======== TEXTO DEL EJERCICIO ========

“Yo no pude quedarme en casa”: la migración en tiempos de coronavirus
Aunque escuchaba todos los días el llamado en los medios de comunicación y del terror que le tiene al coronavirus, Elena no pudo quedarse en casa. Se vio obligada a migrar para no morir de hambre en su país. En tierra extraña había logrado alquilar una habitación y vendía caramelos en el transporte público. Ahora debido a las medidas de confinamiento casi no puede trabajar y por falta de ingresos la echaron del “alojo”. Está durmiendo en una plaza a la intemperie.
Ha sentido fiebre y una tos intensa le quita las fuerzas. Fue a un colapsado centro de salud, pero no tuvo como comprar los medicamentos. Con tristeza y preocupación escuchó en las noticias que para ella no habrá vacuna, porque es extranjera. Aún llora a varios de sus amigos venezolanos que han muerto solos y abandonados como consecuencia del terrible virus, pagaron con sus vidas el precio de ser migrantes vulnerables, de ser pobres.

======== MATERIAL PROPORCIONADO ========

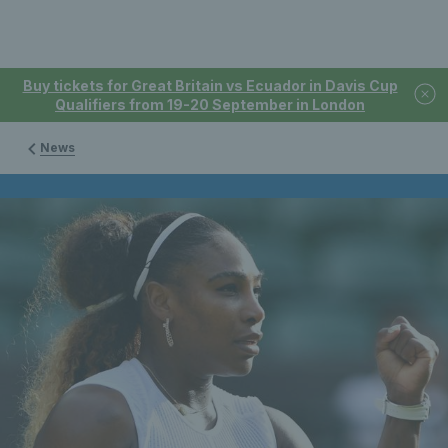
Buy tickets for Great Britain vs Ecuador in Davis Cup
Qualifiers from 19-20 September in London
News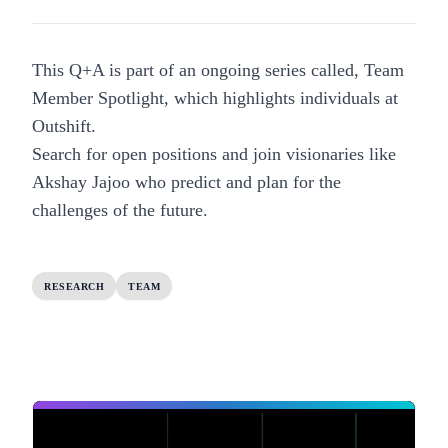
This Q+A is part of an ongoing series called, Team
Member Spotlight, which highlights individuals at
Outshift.
Search for open positions
and join visionaries like
Akshay Jajoo who predict and plan for the
challenges of the future.
RESEARCH
TEAM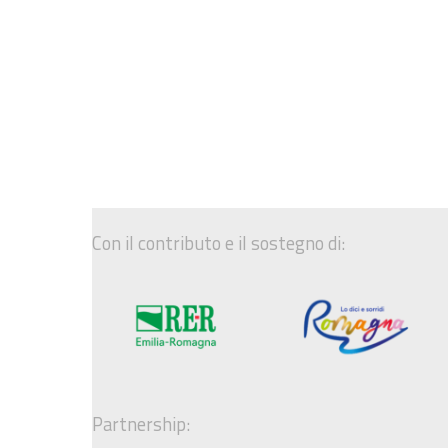
Con il contributo e il sostegno di:
Partnership: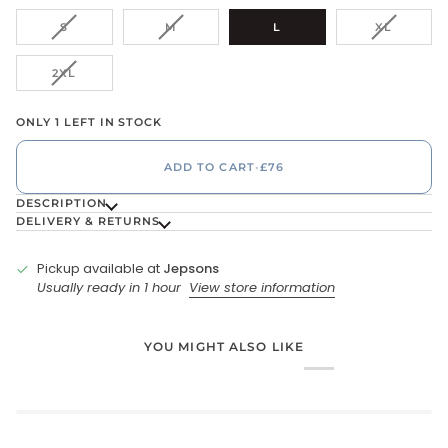
VARIANT
VARIANT
VARIANT
S
M
L
XL
SOLD
SOLD
SOLD
OUT
OUT
OUT
VARIANT
2XL
OR
OR
OR
SOLD
UNAVAILABLE
UNAVAILABLE
UNAVAIL
OUT
ONLY 1 LEFT IN STOCK
OR
UNAVAILABLE
ADD TO CART
•
£76
DESCRIPTION
DELIVERY & RETURNS
Pickup available at
Jepsons
Usually ready in 1 hour
View store information
YOU MIGHT ALSO LIKE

========

◆ **CON ESTA INFORMACIÓN**
1. Reescribe el fragmento del texto sobre la migración que empieza en "Ha sentido fiebre" y termina en "de ser pobres.", cambiando "centro de salud" por "hospital".
2. Según el texto sobre la migración, ¿qué vendía Elena en el transporte público?
Las entradas son un material independiente del texto.

◆ **SOLUCIONES DE TAREAS**
1.
Ha sentido fiebre y una tos intensa le quita las fuerzas. Fue a un colapsado hospital, pero no tuvo como comprar los medicamentos. Con tristeza y preocupación escuchó en las noticias que para ella no habrá vacuna, porque es extranjera. Aún llora a varios de sus amigos venezolanos que han muerto solos y abandonados como consecuencia del terrible virus, pagaron con sus vidas el precio de ser migrantes vulnerables, de ser pobres.

2. Caramelos.